Der Punkkonzert-Flyer Layout-Idee: „Scheiße, schon um halb vier, ey, und keiner weiß, dass wir heute spielen. Wie sieht er aus: Wie Punk. Ungelenk, schwarzweiß, übereinfach und überuntalentiert, gekritzelt oder mit Kartoffeldruck, vollgeschissen oder mit Rändern von Bierflaschen. Typo gerne Kinderschrift oder Schreibmaschine. Inhalt: Vor allem Bandname und gelegentlich auch noch ein pointiertes politisches Statement (Kill Faschos! / Umgehungsstraße Malching jetzt!) Eher selten genauer Auftrittsort, stattdessen konspiratives Kürzel (Juze / Keller). Auf keinen Fall: Anfangszeit. Papier: grobes altes Papier vom Speicher, abgerissener Karton, Bierdeckel etc. Slogan: Außer „Fuck!“ eigentlich keine die über die zu erwartenden Akteure hinausgeht. Die Botschaft dahinter sagt natürlich: Egal ob ihr Wichser kommt, wir schädeln uns heute abend wenigstens mal ganz offiziell weg, hähä. Klassischer DJ-Name: Mütze, Pinsche, Korn, Atzo, Kralle, Asso, Alder Was der Flyer nicht sagt: Die Band hat nicht nur keine Lust zum Flyer drucken sondern auch nicht auf ein ganzes Konzert, deswegen lässt sich der Sänger nach dem dritten Lied einfach rückwärts ins Publikum fallen und knallt dabei gegen den Kicker. Die Kollegen feuern ihm noch ein paar Flaschen hinterher und nehmen dann den Laden auseinander. Was passiert mit dem Flyer: Entweder: Weil derjenige der ihn im Suff gekritzelt hat später eine erfolgreiche Künstlerkarriere stemmt, wird der Flyer zur gesuchten Rarität und der Taschen-Verlag bringt ein Buch mit den 53434 wegweisendsten Punk-Flyer heraus. Oder: Er wird vor Ort kultisch verehrt, weil es nur drei davon gab und man sich damit an die eigene wilde Zeit erinnert.

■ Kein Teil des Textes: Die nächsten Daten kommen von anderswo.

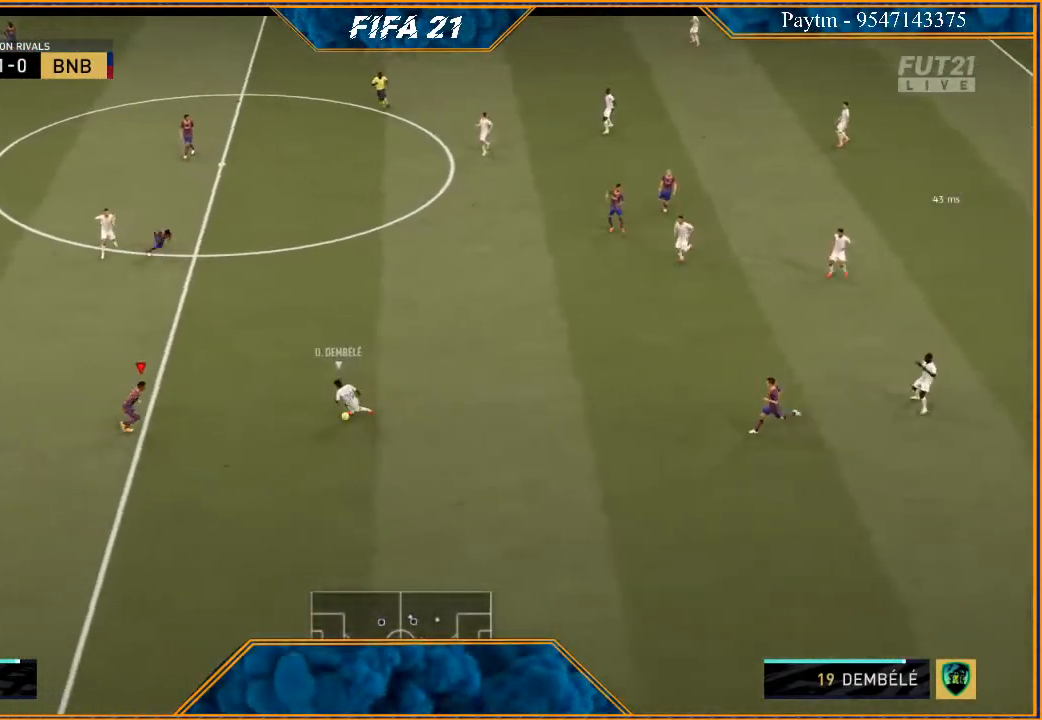
{"buttons": ["L2", "R2"], "left_stick": "down-left", "right_stick": "center", "events": [[33, "left_stick", "up"], [133, "left_stick", "up-left"], [333, "left_stick", "down-left"]]}
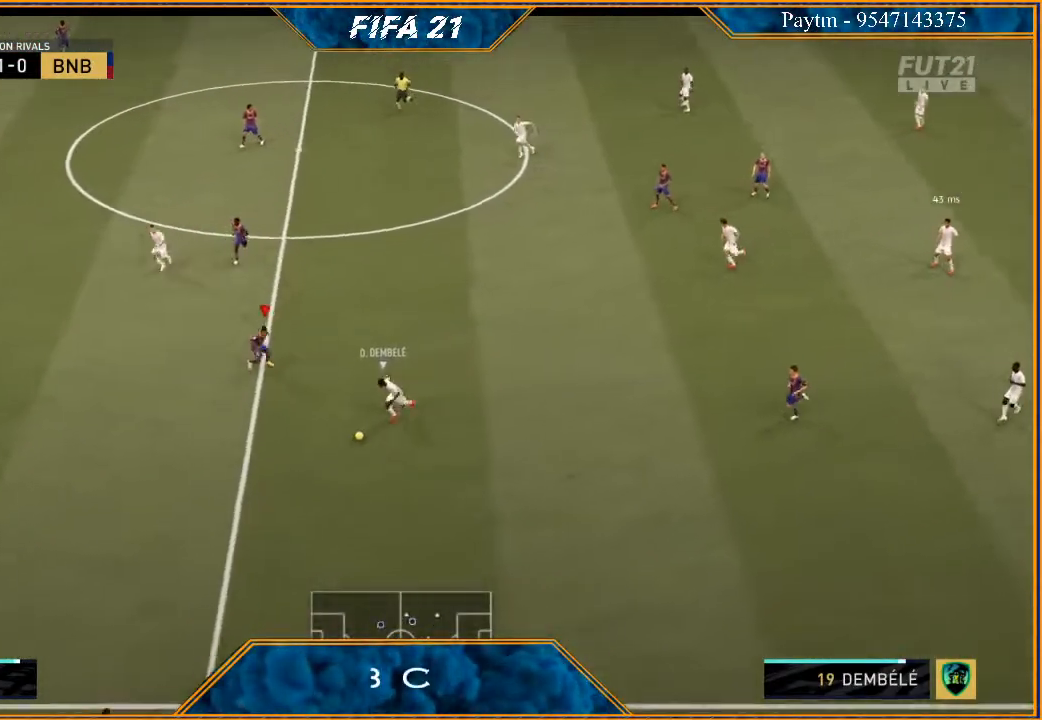
{"buttons": ["L2", "R2"], "left_stick": "down", "right_stick": "center", "events": [[500, "left_stick", "down"]]}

Der Indiepopflyer Layout-Idee: Ich habe auf dem Flohmarkt so stylishe Dinge entdeckt, die müssen drauf – Lotte hat doch ne Lomo. Wie sieht er aus: Zum Anbeißen, entweder kindisch-süß, oder nostalgisch-cool. Hauptsache und jedenfalls: ironisch! Und in technicolor, mit alten Fernsehern, Autos oder Musikinstrumenten. Auf keinen Fall: modern. Und bitte nicht: ernst. Farbtöne sind braun, prilblumig, orange. Typographie gerne bullig, gemütlich. Inhalt: Politisch korrekt, leicht nerdig, alle wichtigen Infos plus Verweis auf die Homepage (und den Filzladen) von demjenigen, der den Flyer gestaltet hat. Papier: Festes gutes Papier, gerne ungewöhnliche Formate (Polaroid). Slogans: LoFi und Spaß dabei! Britpop und Artverwandtes pure indie fun (ironisch) Klassischer DJ-Name: DJ Phonoboy / DJ Kartoffelbrot Was der Flyer nicht sagt: Von wegen coole alte Verstärker und 60’s-Glam – es sind eben doch wieder nur die pickligen Ringelpulli-Jungs mit ihren Bundeswehrschuhen da und der DJ spielt schon um viertel vor zwölf „Bitter Sweet Symphony“, die Toilette ist verstopft und das Bier warm. Was passiert mit dem Flyer: Er wird von Mädchenhänden in WG-Küchen aufgehängt und von Jungshänden als Lesezeichen in „Der Fänger im Roggen“ benutzt.